Monday, March 17, 2008


The British Royal Navy established the so called PORT T in Addu Atoll and made its headquarter in the island of Gan in the year 1941, during the 2nd world war. They used almost all the parts of Addu Atoll during this period. Again, during the cold war years, from 1957-1976, this atoll was used by the British.

The original idea of a naval base in Addu Atoll came up to provide a safety fall-back for the British Eastern Fleet. In their military thinking, if the Japanese took over Singapore, Malaysia and Java, then there was no other alternative option other than Trincomalee, Sri Lanka for the British. But the naval commander-in-chief Admiral James Somerville, upon inspection, found that port inadequate. So they searched for an isolated island base with safe, deep anchorage, in a suitably strategic position. Finally, it was Addu Atoll that met their requirements. With approval from the Maldives government, its facilities were used extensively by the British fleet.

In August 1941 HMS. Guardian was in Addu Atoll to clear and construct an airstrip on Gan Island. Large oil tanks were build on Gan and Hithadhoo. The six major islands were garrisoned by the marines, namely Gan, Maradhoo, Hithadhoo, Vilingili, Kandu Hura, and Meedhoo. The Royal Marine Coast Defense Regiment, manmed shore batteries and anti-aircraft guns.
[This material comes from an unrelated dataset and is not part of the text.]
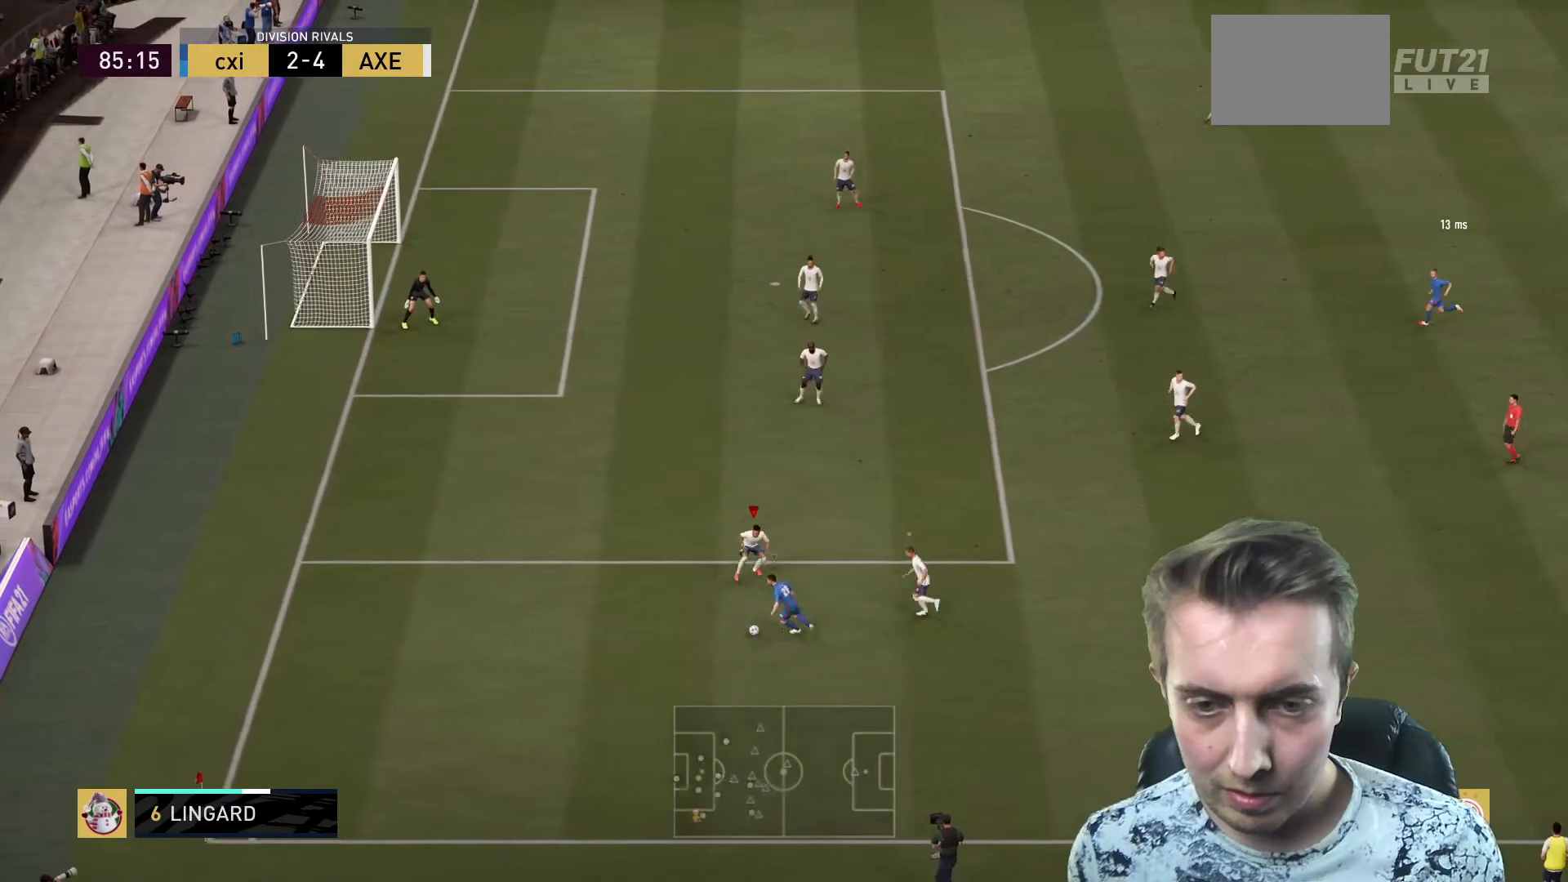
{"buttons": ["L2"], "left_stick": "down-left", "right_stick": "center", "events": [[100, "left_stick", "down-left"], [233, "left_stick", "down"], [467, "left_stick", "down-left"]]}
To facilitate the defense, causeways were built on the islands on the side of the western reef. But there were disadvantages, namely the equipment was visible from a long distance at sea, given low elevation of the atoll.

During this time, the populations of the island of Gan and Feydhoo were transferred to Maamendhoo, in Hithadhoo, and to Meedhoo. Residences were temporarily build by cadjan and other low profile woods. Imagine how the people would have felt and how difficult their life would be. Shifting was easy but to settle down to another environment was very difficult.

The Japanese remained unaware of the base till much later in the war. But submarine reconnaissance established the existence of the base. All the entrances into the inner channel of the atoll were permanently closed by anti-submarine nets. The German U-boat U183 torpedoed the British Loyalty in March 1944. It was a very impressive long range shot from outside the atoll. A grip in the anti torpedo net was focused to attack the vessel. There was noteworthy oil pollution after this incident and the British personnel cleaned the lagoon. Even today, the affect of this pollution is seen in the lagoon. After war the British Loyalty was scuttled close to Maradhoo Island and is a now a dive point.

During this period, the quality of life of Adduans went below poverty. Those who went to work for the central government were paid insufficient wages in the form of rice and sugar. The people were treated like slaves by the officials sent from the central government. Hunger was its ultimate result. People were not fishing as they did before. What they had they were not able to export due to the war.

Luckily, the people of Addu had large housing plots during those days. They grew coconuts, bananas, papayas, and a very large amount of cassava in their gardens, along with other plants as fertilizing. Hithadhoo had 149 toddy [A sweet sap from palm tree] trappers. From their work Dhivehi Hakuru [sugar made from toddy] was available in every house hold. By the grace of Almighty Allah, the people did not starve. But clothing was another matter. I heard that some people wore materials used for tenting by the British. However, there was abundant food available with British personals and every month a lot of it was burnt in Feydhoo. This consists of flour, sugar, and even rice. The inner harbour was full of ships and the crew were selling a bag of rice for a fleshy chicken. A single bunch of banana meant a lot of food to take home. But the government severely punished people caught on going these trips to buy food from ships. There was no fair trial. Wherever government officials discovered such acts of trade their fists were ready to beat the offenders like slaves; perhaps it was even worse than slavery. Shouldn’t the community have had the right to utter their feelings? Shouldn’t the community stand up for their rights or for a change? Surely it’s a human nature to do so.

The central government had dispatched a person called Bodu Dhon Kaleygefaanu to deal with the Addu people. He was actually Buchaa Hassan Kaleygefaanu of Male. His actions against Adduans were inhuman, and his merciless punishments unbearable. Some of his victims are still alive today and will describe what they went through.

When cruelty went beyond limits, the people of Hithadhoo stood up in unity to kill the heartless official. The leader was Mr. Abdullah Afeef Didi, along with some of his supporters. But when the then head of government went to investigate, he sent almost all of Afeef Didi’s family to Male’. They were kept in the jail and a trial was carried against them. Mr. Abdullah Afeef was given the most unforgiving punishment which the central government gives, after which he and members of his family were banished to different islands.

Afeef Didi may or may not have had the idea of parting the southern atolls from central government at that time. But for sure he stood up for protection his community. However, whatever happened took place due to the uncivilized punishments given by officials. These officials may not have foreseen the ultimate result of their actions. The worst point is, these officers were being protected by the ongoing regime.

Can the Addu people be called secessionists? It is more worth to explore whatever happened, and to learn from the findings.